FNB Namibia has set itself the goal of aggressively growing its asset base despite the central bank's concerns of increasing credit extension to private households.
CEO, Ian Leyenaar told The Economist on Thursday that the bank will have to increase its asset base to cushion itself against lower interest rates currently prevailing in the country. He said the lower interests rates were squeezing margins.
"When you have decreasing and low interest rates your margin comes into play .. therefore if you want to increase your net interest income you have to grow advances.
".... we are hard pressed to grow the interest margins and that means we have to lend a lot more money. In the coming financial year we are focusing significantly on asset growth. Growth should be well in excess of the 13% of the last financial year," Leyenaar said.

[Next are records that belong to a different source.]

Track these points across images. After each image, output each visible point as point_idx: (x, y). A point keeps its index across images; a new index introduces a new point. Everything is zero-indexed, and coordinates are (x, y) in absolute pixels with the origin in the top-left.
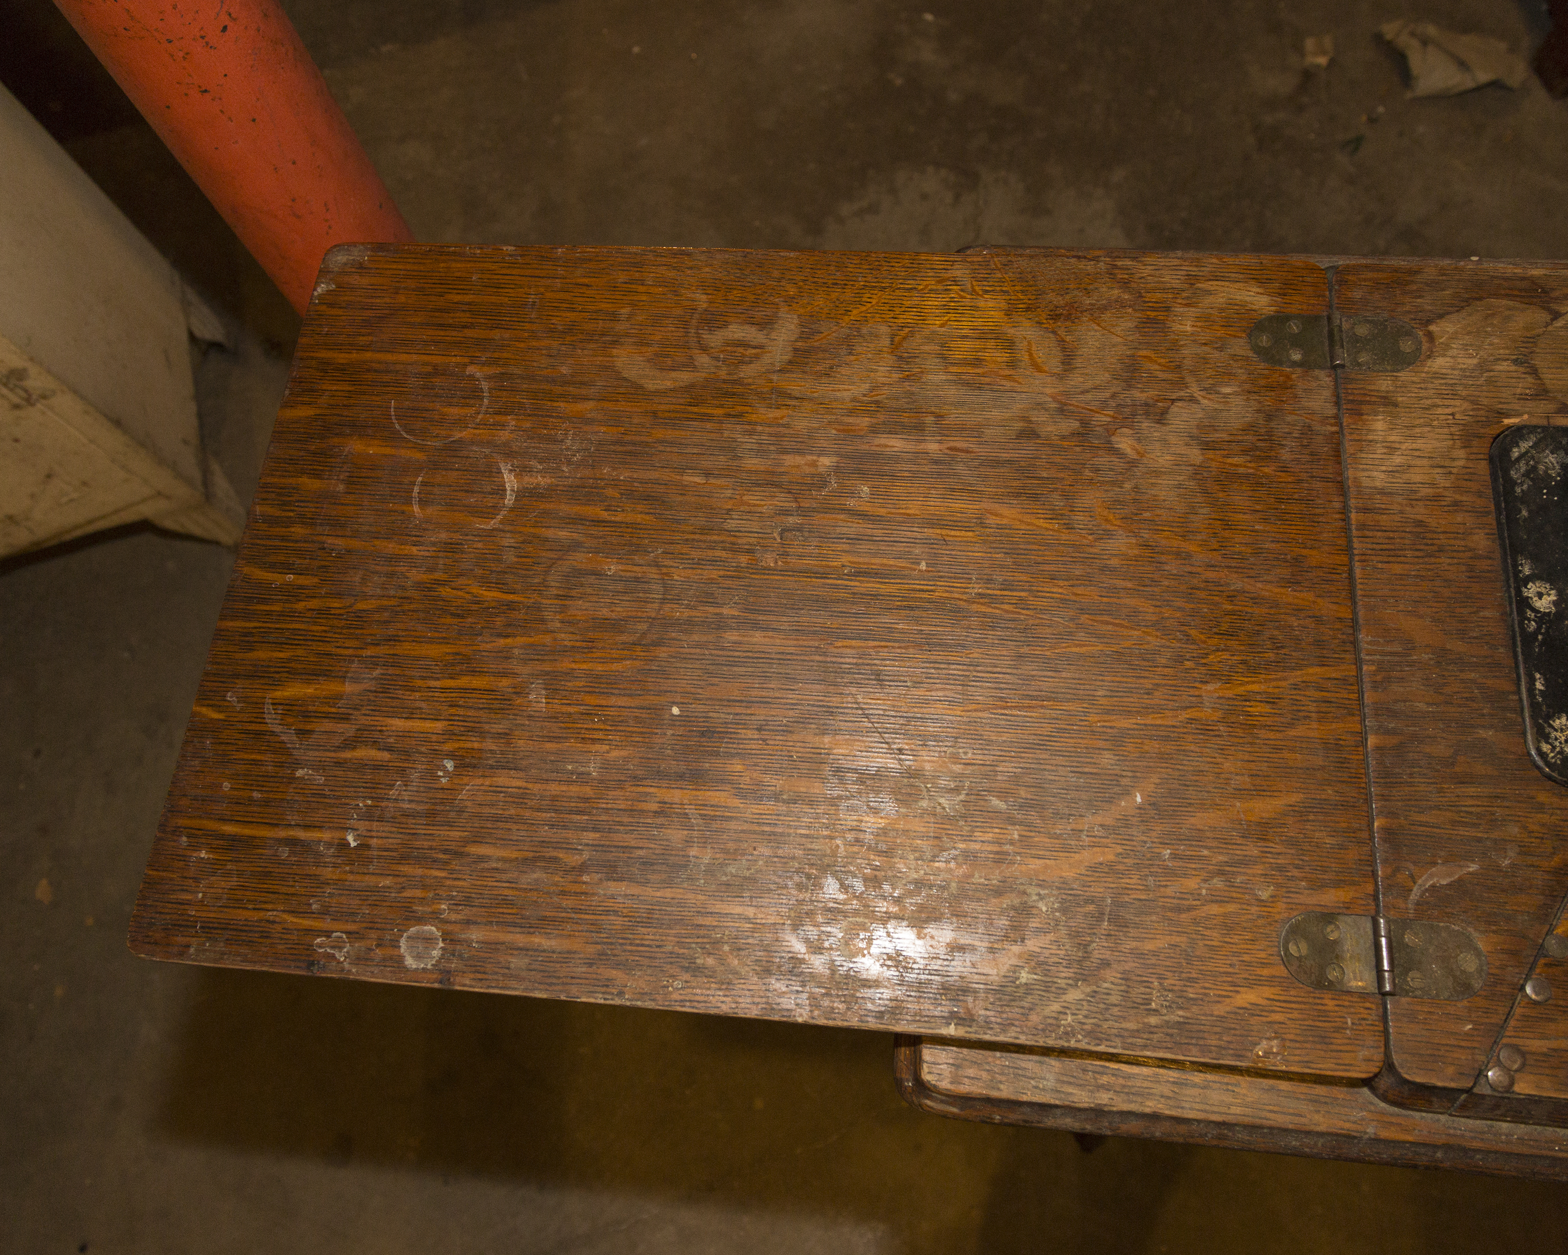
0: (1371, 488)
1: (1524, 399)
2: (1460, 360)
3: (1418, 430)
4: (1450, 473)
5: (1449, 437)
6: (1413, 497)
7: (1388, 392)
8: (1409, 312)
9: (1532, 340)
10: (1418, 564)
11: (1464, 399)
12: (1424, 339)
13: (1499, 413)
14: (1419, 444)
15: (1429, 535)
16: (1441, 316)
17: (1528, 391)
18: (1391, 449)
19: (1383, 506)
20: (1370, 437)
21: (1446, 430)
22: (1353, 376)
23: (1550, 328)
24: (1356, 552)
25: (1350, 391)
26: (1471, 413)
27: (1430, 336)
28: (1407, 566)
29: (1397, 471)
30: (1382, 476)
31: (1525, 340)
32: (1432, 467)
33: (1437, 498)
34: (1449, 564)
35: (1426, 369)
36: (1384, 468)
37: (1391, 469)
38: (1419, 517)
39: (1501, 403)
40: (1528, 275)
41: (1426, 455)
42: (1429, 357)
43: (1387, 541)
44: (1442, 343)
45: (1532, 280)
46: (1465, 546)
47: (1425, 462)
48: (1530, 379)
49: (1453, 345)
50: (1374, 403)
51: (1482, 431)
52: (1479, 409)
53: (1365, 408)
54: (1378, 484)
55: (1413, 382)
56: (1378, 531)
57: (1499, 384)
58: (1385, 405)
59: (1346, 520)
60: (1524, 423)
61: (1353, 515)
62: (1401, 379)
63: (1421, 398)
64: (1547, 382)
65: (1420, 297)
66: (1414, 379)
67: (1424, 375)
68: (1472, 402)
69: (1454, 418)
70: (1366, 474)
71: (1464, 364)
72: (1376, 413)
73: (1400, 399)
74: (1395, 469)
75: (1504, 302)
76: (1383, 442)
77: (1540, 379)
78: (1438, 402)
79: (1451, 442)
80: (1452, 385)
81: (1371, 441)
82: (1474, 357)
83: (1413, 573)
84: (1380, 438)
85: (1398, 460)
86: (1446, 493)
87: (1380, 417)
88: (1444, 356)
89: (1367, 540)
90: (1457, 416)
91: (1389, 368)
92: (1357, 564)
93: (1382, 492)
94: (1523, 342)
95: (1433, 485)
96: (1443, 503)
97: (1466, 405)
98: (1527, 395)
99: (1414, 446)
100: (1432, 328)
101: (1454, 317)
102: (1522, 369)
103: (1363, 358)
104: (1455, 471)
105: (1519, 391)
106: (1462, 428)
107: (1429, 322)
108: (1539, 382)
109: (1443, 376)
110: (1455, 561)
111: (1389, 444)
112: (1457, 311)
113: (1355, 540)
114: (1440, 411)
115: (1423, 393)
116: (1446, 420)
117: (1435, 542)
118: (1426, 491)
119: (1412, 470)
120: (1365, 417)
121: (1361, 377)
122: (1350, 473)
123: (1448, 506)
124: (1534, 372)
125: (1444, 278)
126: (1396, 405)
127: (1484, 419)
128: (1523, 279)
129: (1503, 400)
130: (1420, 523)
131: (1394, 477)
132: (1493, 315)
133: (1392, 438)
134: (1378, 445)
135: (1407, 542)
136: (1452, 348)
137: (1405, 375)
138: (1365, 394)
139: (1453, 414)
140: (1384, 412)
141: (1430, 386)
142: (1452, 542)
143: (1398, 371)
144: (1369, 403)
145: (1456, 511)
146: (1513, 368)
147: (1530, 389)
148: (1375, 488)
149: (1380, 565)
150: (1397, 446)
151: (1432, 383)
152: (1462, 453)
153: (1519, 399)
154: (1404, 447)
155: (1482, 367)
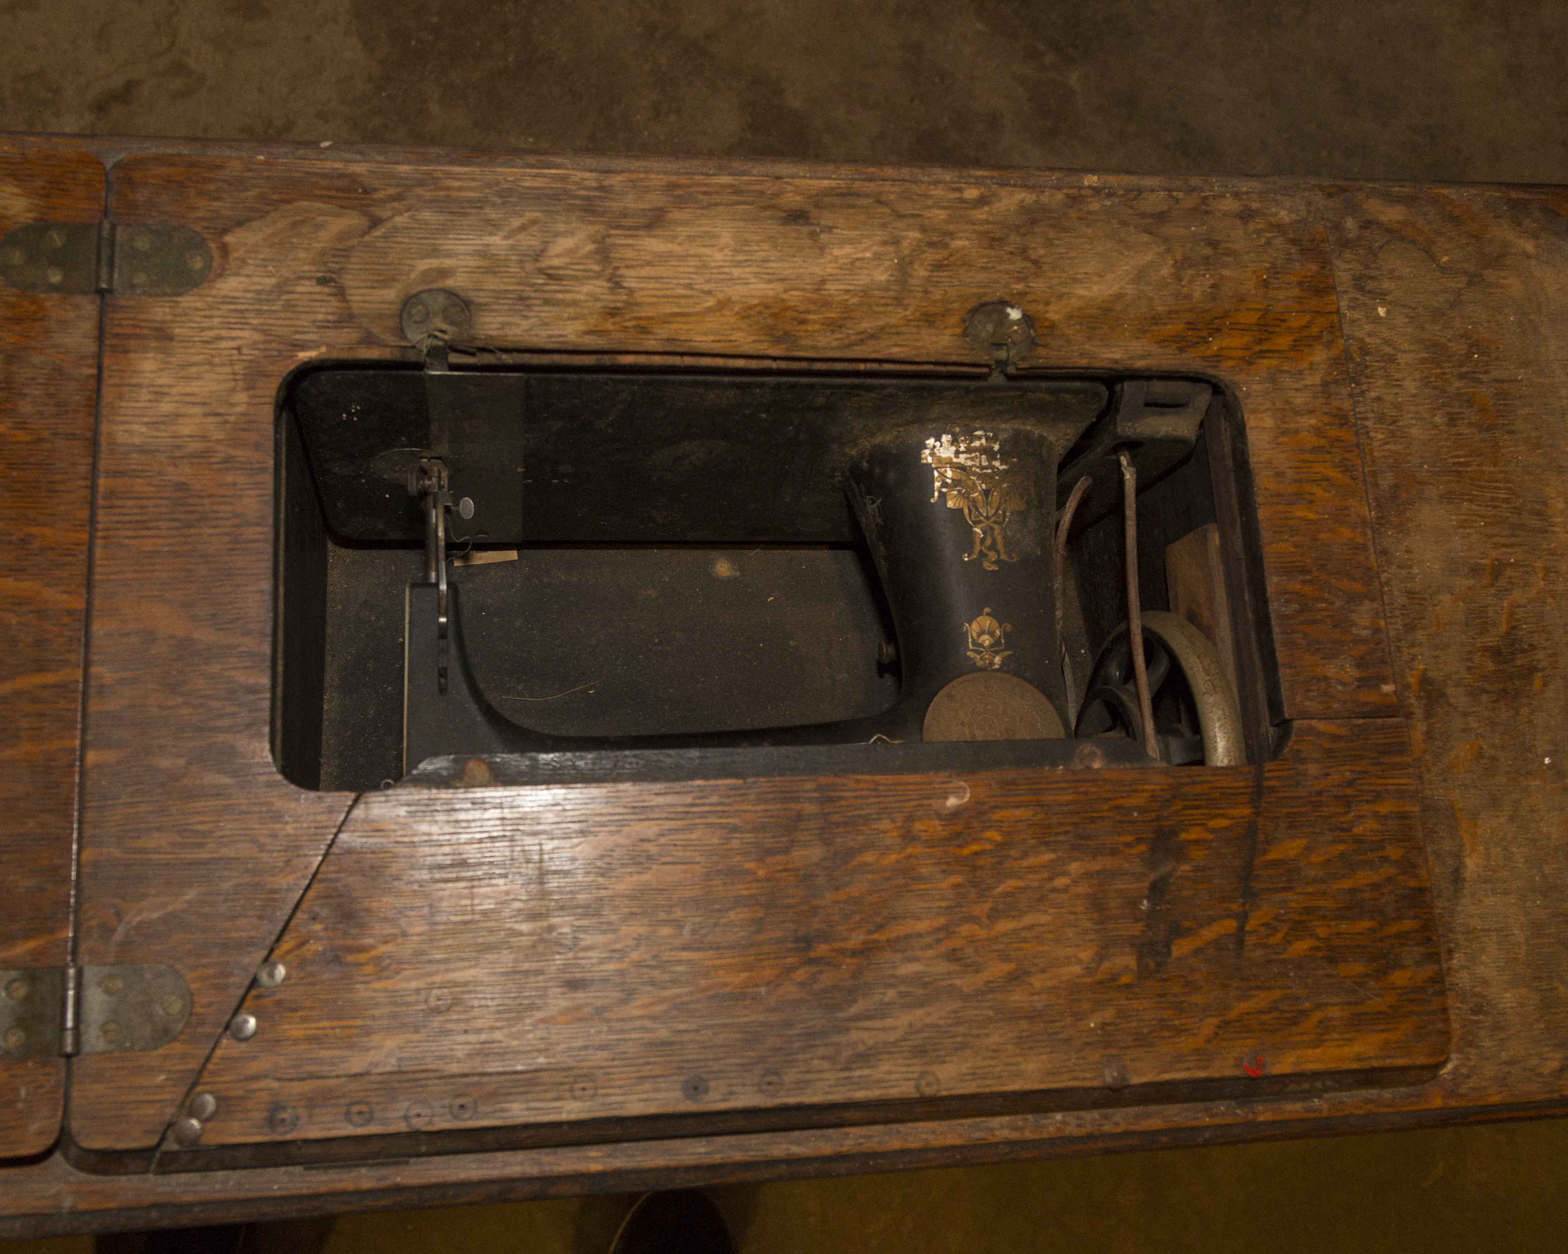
0: (128, 445)
1: (324, 327)
2: (256, 280)
3: (194, 370)
4: (226, 422)
5: (230, 377)
6: (176, 454)
7: (164, 322)
8: (203, 219)
9: (344, 253)
10: (173, 537)
11: (255, 329)
12: (216, 253)
13: (294, 345)
14: (194, 387)
15: (191, 501)
16: (240, 224)
17: (331, 317)
18: (159, 394)
19: (140, 467)
20: (134, 381)
21: (228, 369)
22: (123, 302)
23: (367, 238)
24: (100, 526)
25: (116, 322)
26: (261, 346)
27: (225, 250)
28: (161, 541)
29: (163, 423)
30: (144, 429)
31: (338, 253)
32: (206, 415)
33: (204, 455)
34: (211, 535)
35: (214, 292)
36: (146, 419)
37: (154, 420)
38: (183, 479)
39: (297, 332)
40: (349, 171)
41: (202, 400)
42: (220, 276)
43: (138, 511)
44: (237, 259)
45: (354, 178)
46: (232, 512)
47: (197, 410)
48: (335, 303)
49: (250, 261)
50: (145, 337)
51: (270, 368)
52: (271, 341)
53: (133, 344)
54: (137, 440)
55: (196, 309)
56: (129, 498)
57: (296, 309)
58: (157, 339)
59: (93, 488)
60: (323, 357)
61: (101, 481)
62: (183, 305)
63: (203, 329)
64: (354, 305)
65: (218, 199)
66: (199, 305)
67: (210, 299)
68: (264, 332)
69: (240, 354)
70: (124, 427)
71: (260, 284)
72: (145, 350)
73: (177, 331)
74: (160, 419)
75: (319, 205)
76: (149, 386)
77: (347, 301)
78: (223, 333)
79: (232, 384)
80: (242, 311)
81: (135, 386)
82: (274, 276)
83: (166, 549)
84: (147, 381)
85: (166, 407)
86: (219, 448)
87: (150, 355)
88: (238, 274)
89: (114, 511)
90: (244, 351)
91: (169, 291)
92: (99, 542)
93: (143, 450)
94: (334, 256)
95: (204, 438)
96: (214, 460)
97: (257, 337)
98: (328, 321)
99: (188, 390)
100: (229, 239)
101: (256, 224)
102: (326, 290)
103: (140, 278)
104: (232, 419)
105: (320, 317)
106: (247, 364)
107: (225, 231)
108: (345, 305)
109: (233, 300)
110: (218, 531)
111: (156, 389)
112: (261, 217)
113: (100, 512)
114: (224, 344)
115: (207, 323)
116: (231, 355)
117: (197, 508)
118: (195, 446)
119: (180, 421)
120: (131, 355)
121: (131, 303)
122: (104, 428)
123: (219, 463)
124: (341, 293)
125: (250, 174)
126: (171, 338)
127: (275, 353)
128: (342, 176)
129: (300, 329)
130: (181, 486)
131: (157, 430)
132: (302, 222)
133: (160, 381)
134: (144, 390)
135: (164, 510)
136: (248, 264)
137: (188, 301)
138: (134, 326)
139: (239, 349)
140: (155, 348)
141: (215, 312)
142: (215, 508)
143: (180, 295)
144: (137, 337)
145: (227, 469)
146: (318, 289)
147: (332, 314)
148: (134, 445)
149: (127, 541)
150: (166, 390)
151: (219, 309)
152: (242, 397)
153: (320, 327)
154: (174, 391)
155: (282, 288)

In the financial year ended 30 June 2012, FNB Namibia increased total advances by 13% to N$14 billion while total assets grew to N$19.7 billion. The non performing loans ratio fell to 1.3% compared to 1.9% in the previous financial year.
Leyenaar said the bank will be responsible in its lending policy. "We will carefully assess before we lend. We don't want to just grow assets and lend; we want to make sure that it is justified and people are able to ultimately repay."
The central bank has on two occasions in the past three months threatened to look into its tool kit to reign in consumer loans, but Leyenaar said credit growth is not likely to take off. He predicts credit growth to be in the region of 10% to 14% in the near future.
Leyenaar said " The governor [of the Bank of Namibia] again said he was looking out for any undue growth in that area (credit growth extension). At this stage we don't see any major threat in that but he may well use interest rates if he sees particularly consumer credit extension growing well beyond the current level which could mean an uptick in interest rates."
The FNB CEO said it remains to be seen how Shiimi will use his tool kit but monetary policy remains the major tool for the central bank to use.
"We haven't had discussions with them on what other tools he may use but we have regular meetings. I am sure he will alert us to that."
"I guess one of the tools will be to use certain elements of the way we lend. He might decree for instance, and this is purely an example, that you may not lend 100% of home loans which means we could end up at 80% that would immediately take out a portion of the market because there are those that do need to borrow 100%.
"That could have quite a significant impact quickly but I would suggest that is extreme, particularly as I mentioned the question is about housing, there is a housing shortage, a shortage of 90,000 to 100,000 houses. There is no land available, it is too expensive and our view is that we want to see land freed up, we want to partner appropriate developers to do infrastructure funding, particularly at the lower end."